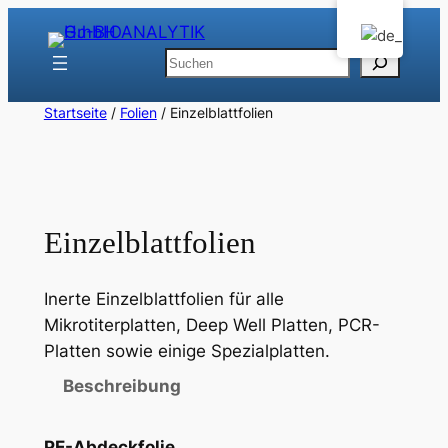
Zum
Inhalt
Suchen
springen
Startseite
/
Folien
/ Einzelblattfolien
Einzelblattfolien
Inerte Einzelblattfolien für alle
Mikrotiterplatten, Deep Well Platten, PCR-
Platten sowie einige Spezialplatten.
Beschreibung
PE-Abdeckfolie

┄┄┄┄┄┄┄┄┄┄

Aim of the task →
Look through the entries and return every line where "Platten" appears.

Solution below →
Mikrotiterplatten, Deep Well Platten, PCR-
Platten sowie einige Spezialplatten.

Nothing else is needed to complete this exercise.